The request: Write out the records below unchanged, starting at the first line and ending at the line that contains "collection date: 1939-06-26".

# START OF Listing

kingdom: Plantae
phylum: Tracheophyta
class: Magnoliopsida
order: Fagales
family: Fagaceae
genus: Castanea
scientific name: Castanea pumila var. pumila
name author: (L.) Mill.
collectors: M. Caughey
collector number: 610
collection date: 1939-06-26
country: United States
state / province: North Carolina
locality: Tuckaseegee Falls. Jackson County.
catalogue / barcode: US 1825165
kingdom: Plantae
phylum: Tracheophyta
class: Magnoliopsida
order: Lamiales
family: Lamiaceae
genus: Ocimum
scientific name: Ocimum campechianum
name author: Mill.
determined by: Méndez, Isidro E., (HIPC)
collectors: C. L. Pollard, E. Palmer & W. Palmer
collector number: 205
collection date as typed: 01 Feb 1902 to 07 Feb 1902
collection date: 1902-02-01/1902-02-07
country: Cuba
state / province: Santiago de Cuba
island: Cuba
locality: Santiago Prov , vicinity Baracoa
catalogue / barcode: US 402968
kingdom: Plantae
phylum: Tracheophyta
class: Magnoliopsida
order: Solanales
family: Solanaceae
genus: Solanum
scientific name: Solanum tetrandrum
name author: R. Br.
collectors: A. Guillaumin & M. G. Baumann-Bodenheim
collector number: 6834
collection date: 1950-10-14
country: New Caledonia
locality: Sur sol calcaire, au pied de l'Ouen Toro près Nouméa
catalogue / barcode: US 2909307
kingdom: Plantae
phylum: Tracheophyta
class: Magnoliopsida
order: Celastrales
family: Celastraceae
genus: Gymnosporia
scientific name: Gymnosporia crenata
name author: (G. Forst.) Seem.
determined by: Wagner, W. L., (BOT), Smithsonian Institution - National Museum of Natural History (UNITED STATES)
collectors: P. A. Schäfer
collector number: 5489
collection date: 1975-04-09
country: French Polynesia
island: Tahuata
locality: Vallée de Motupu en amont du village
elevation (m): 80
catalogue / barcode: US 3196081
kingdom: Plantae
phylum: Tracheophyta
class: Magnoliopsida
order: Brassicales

# END OF Listing

Expected answer:
kingdom: Plantae
phylum: Tracheophyta
class: Magnoliopsida
order: Fagales
family: Fagaceae
genus: Castanea
scientific name: Castanea pumila var. pumila
name author: (L.) Mill.
collectors: M. Caughey
collector number: 610
collection date: 1939-06-26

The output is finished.